# Solved: Wireless Limited or no connectivity Connectivity



## Unleasher246 (Jul 14, 2011)

Hey, i have a windows 7 laptop that ive just recently purchased. The wireless Connectivity was working fine last week, now suddenly it just wont work. I believe that its due to a program i recently installed that goes by the name of Connectify. I have uninstalled it yet still whenever i try connecting to any router wirelessly, the PC displays limited or no connectivity. On the other hand When i connect my laptop to a router via an Ethernet cable everything is fine.
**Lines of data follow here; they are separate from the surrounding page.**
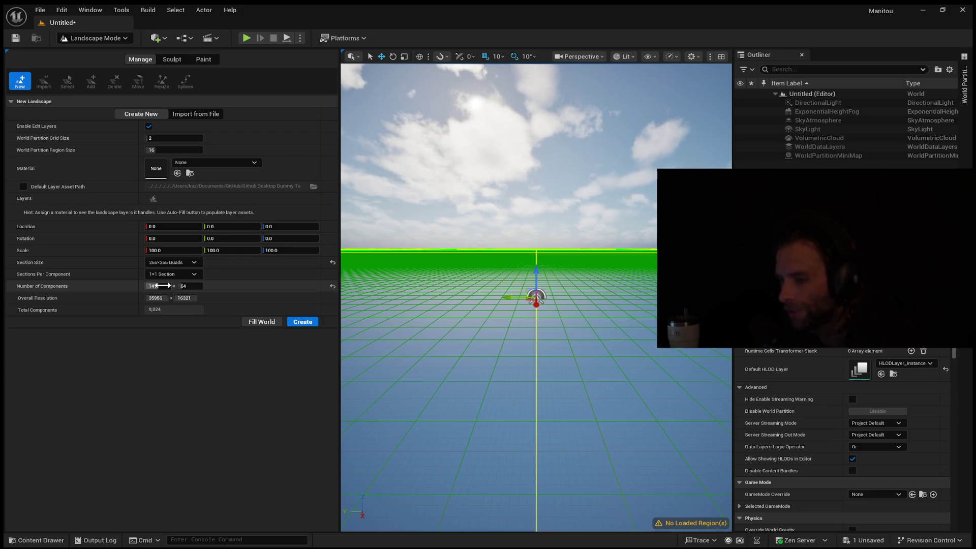
mouse_move(163, 285)
left_mouse_down()
mouse_move(198, 286)
mouse_move(159, 287)
left_mouse_up()
Set 256 components on both axes and use 2×2 sections per component.
left_click(190, 286)
type("256")
key("Return")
In case you are wondering, im currently using a 3g usb wireless stick to surf the internet, but i dont want to use it as i already have a router to use. Here are all my info:

Microsoft Windows [Version 6.1.7601]
Copyright (c) 2009 Microsoft Corporation. All rights reserved.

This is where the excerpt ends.